Project Natal [procrastineering]

He can’t reveal anything but what’s public, but he does have some more extensive details on the technique – essentially, information that is public but in a more technically-specific form:

The 3D sensor itself is a pretty incredible piece of equipment providing detailed 3D information about the environment similar to very expensive laser range finding systems but at a tiny fraction of the cost. Depth cameras provide you with a point cloud of the surface of objects that is fairly insensitive to various lighting conditions allowing you to do things that are simply impossible with a normal camera.

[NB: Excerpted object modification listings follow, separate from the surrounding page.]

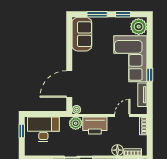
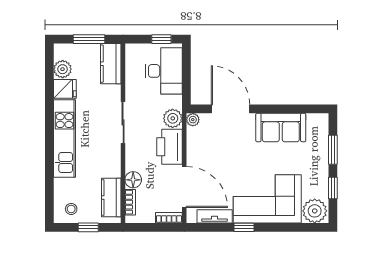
sofa: (82, 34) -> (281, 128), moved
door: (122, 115) -> (184, 187), width x1.88

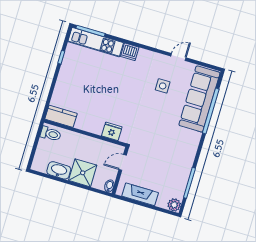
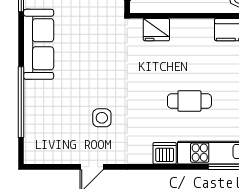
cafe table: (104, 80) -> (189, 101), added
sofa: (199, 99) -> (39, 44), moved, width x0.74, depth x0.79

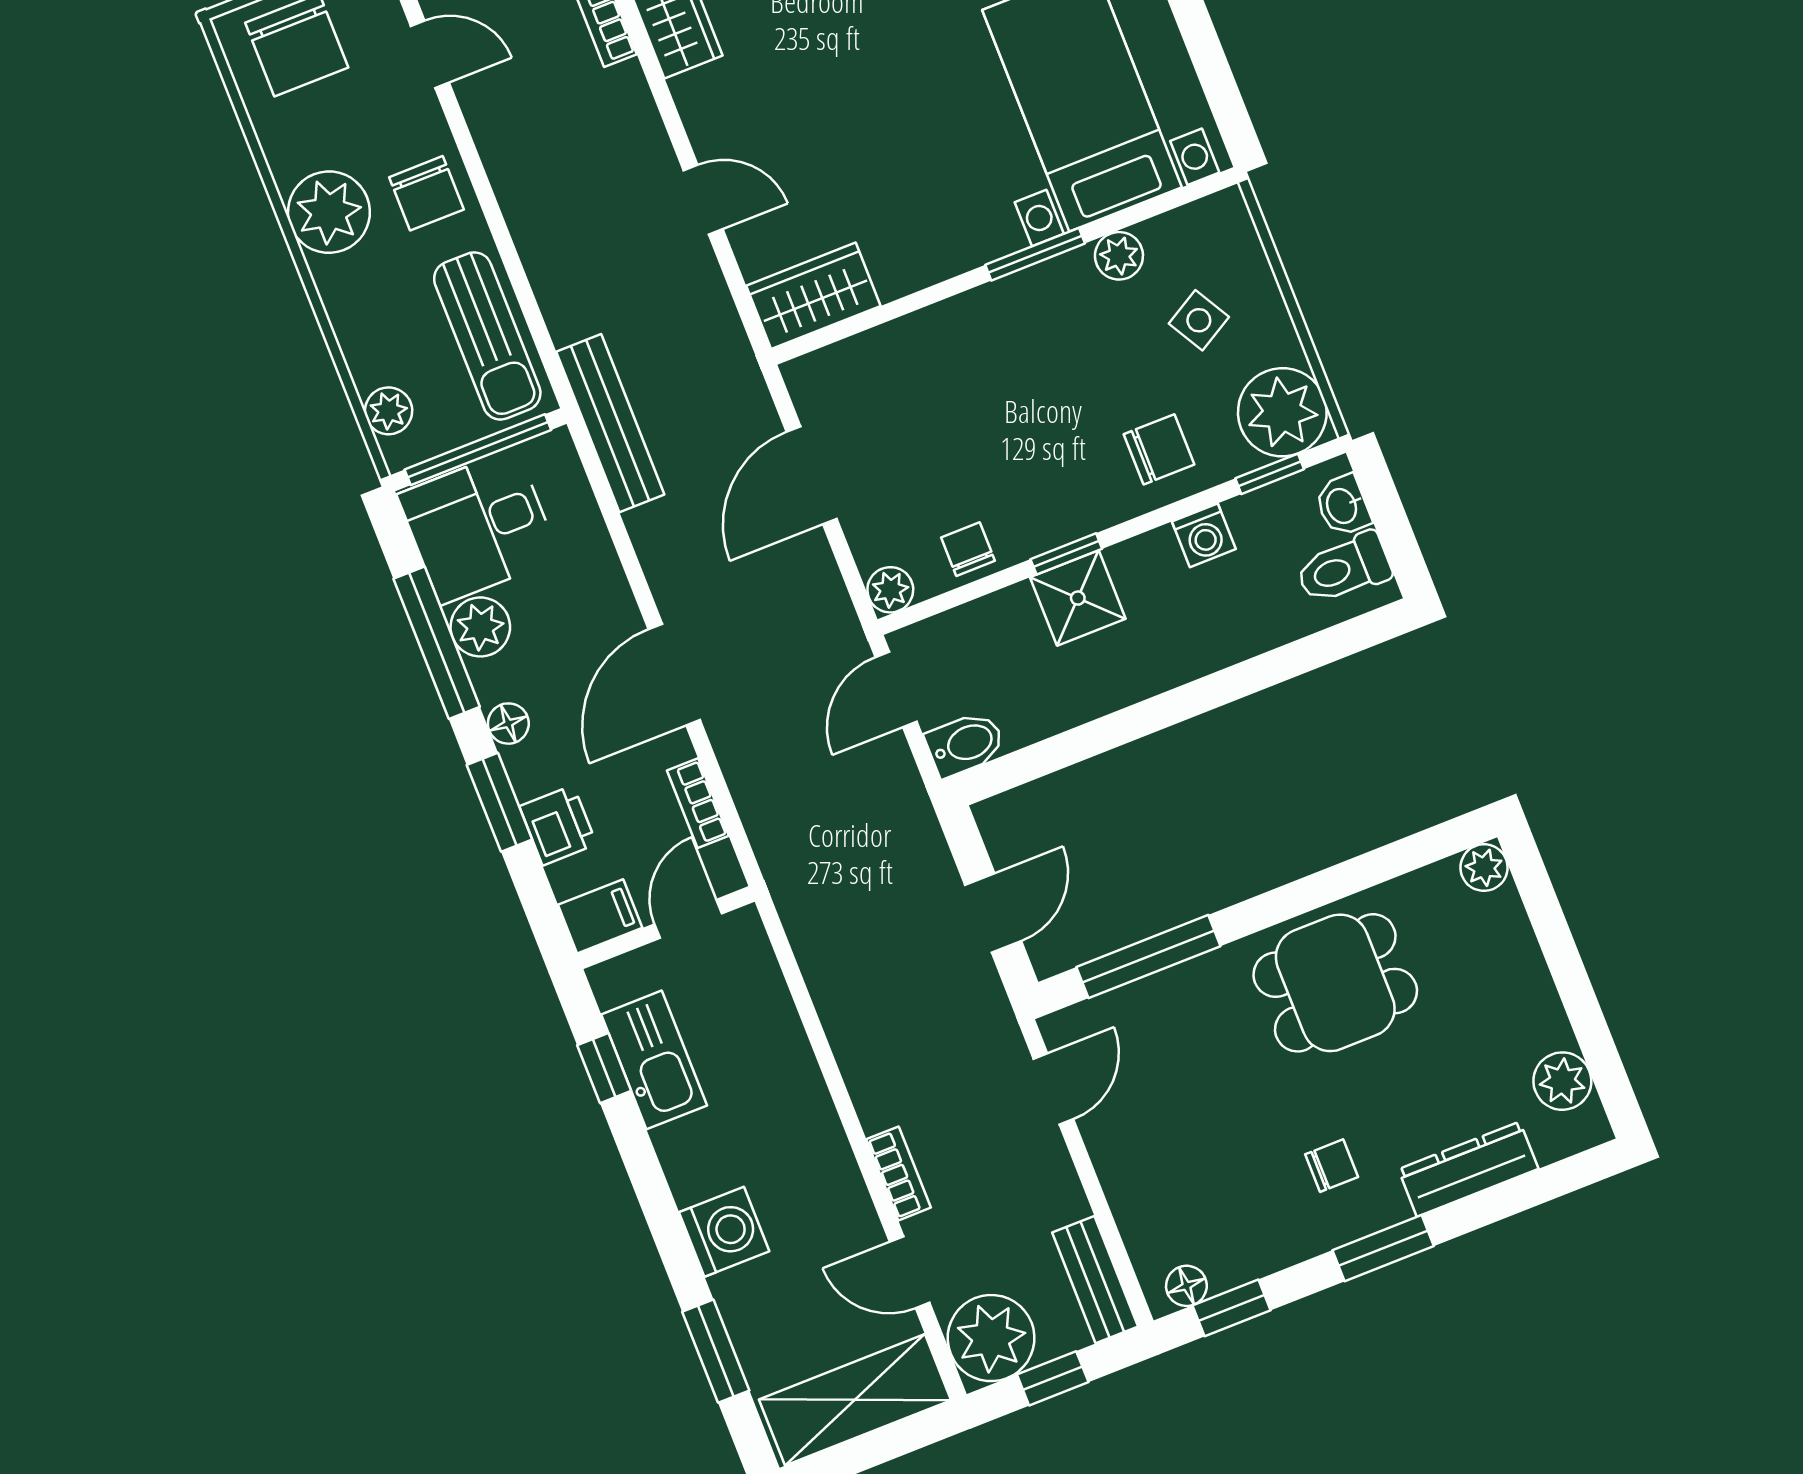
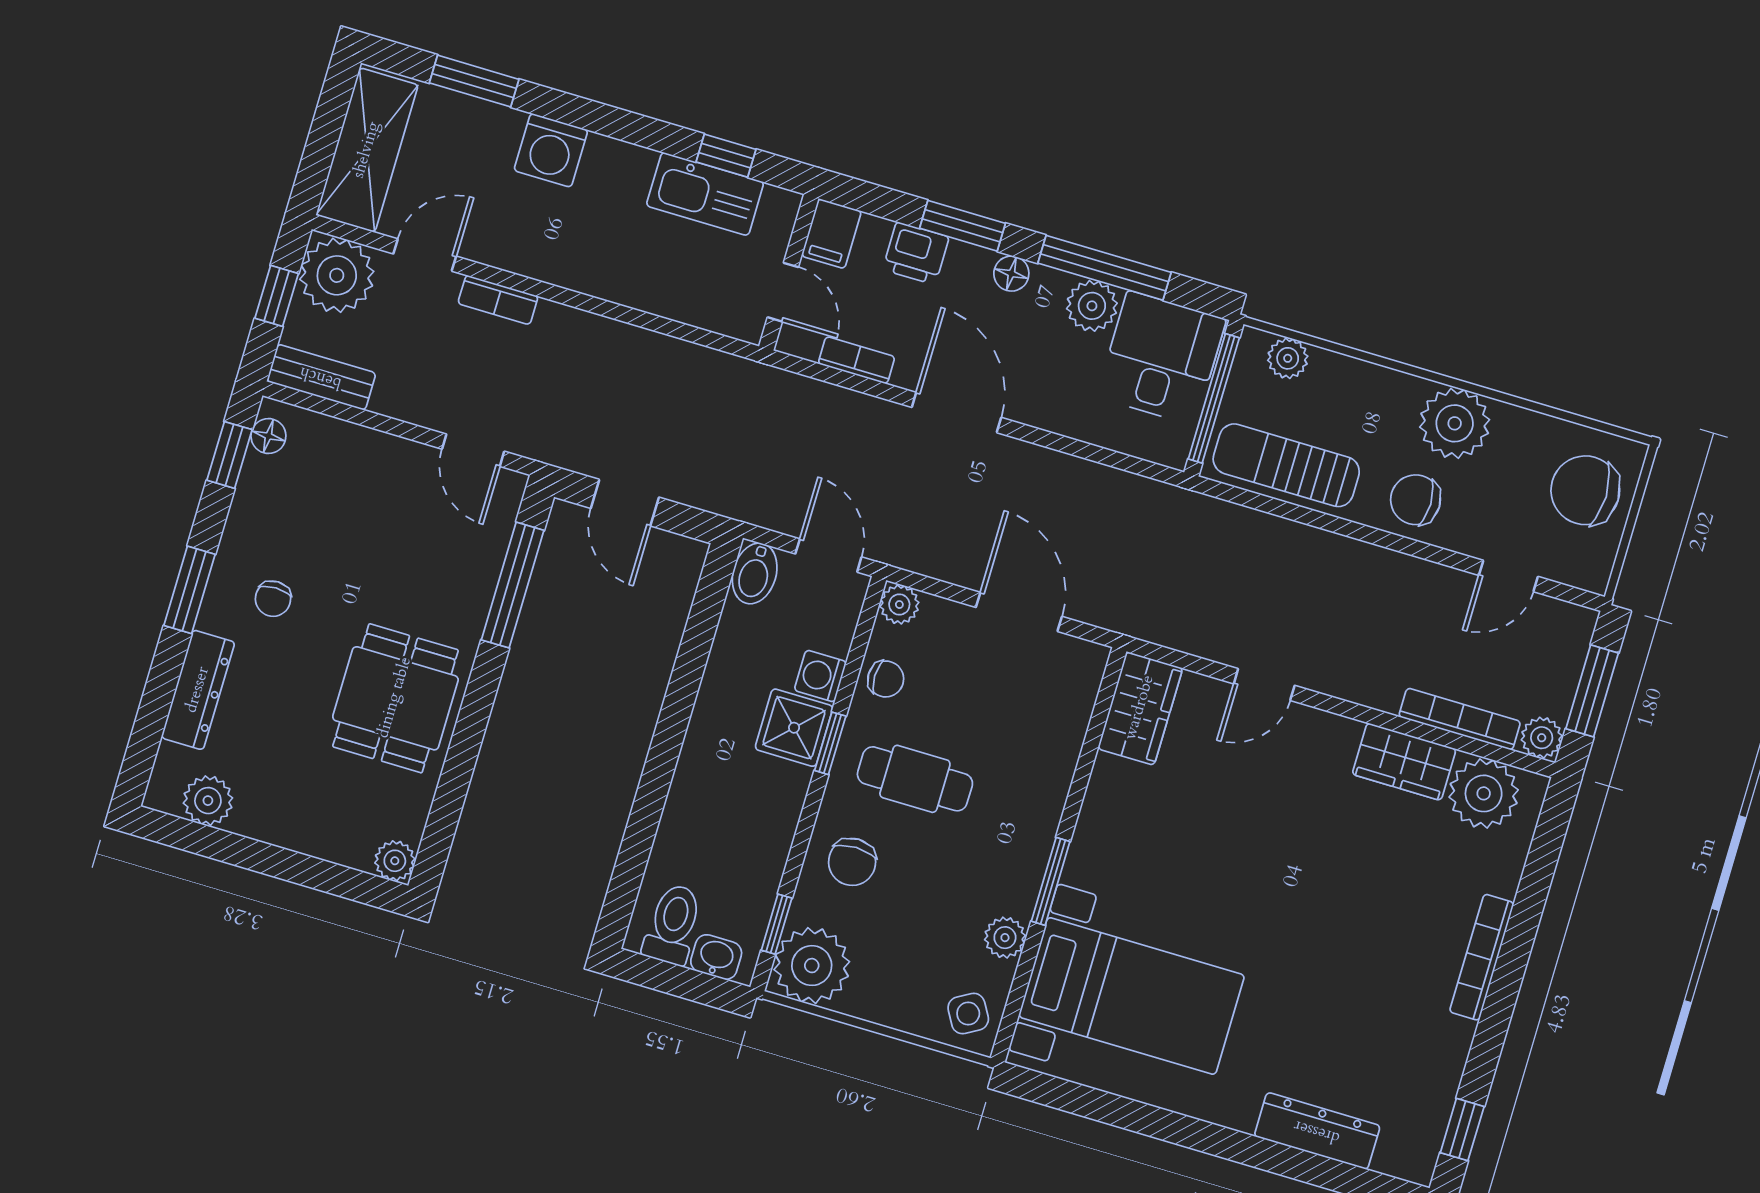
side table: (1199, 320) -> (968, 1014), moved
bench: (610, 423) -> (1162, 502), removed
cafe table: (1038, 451) -> (915, 779), added
washing machine: (1204, 535) -> (820, 676), moved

But once you have the 3D information, you then have to interpret that cloud of points as "people". This is where the researcher jaws stay dropped. The human tracking algorithms that the teams have developed are well ahead of the state of the art in computer vision research. The sophistication and performance of the algorithms rival or exceed anything that I’ve seen in academic research, never mind a consumer product. At times, working on this project has felt like a miniature “Manhattan project” with developers and researchers from around the world to coming together to make this happen.

We would all love to one day have our own personal holodeck. This is a pretty measurable step in that direction.

Creepy Kids

Seaman, you’ve got nothing on this. (Sorry, Leonard Nimoy.)

Yes, it seems Peter Molyneux’s latest project uses Project Natal to simulate interactions with a kid. This does start to make me wonder if – as “realityengager” wonders in CDM comments – we should just go out into the real world and interact with that. (Daddy? Why won’t you play with me any more? Why are you only playing with Xbox 360 Milo kid?) But as a tech demo, of course, it’s mind-boggling – and it’s nice to think what it might mean for storytelling.

See the video at top. Molyneux suggesting that even science fiction hasn’t written about this sort of technology is especially absurd, as it seems science fiction spends most of its time writing about exactly this, but you get the point.

I just want Project Natal support in XNA so artists can play with this stuff. Hear us, Microsoft?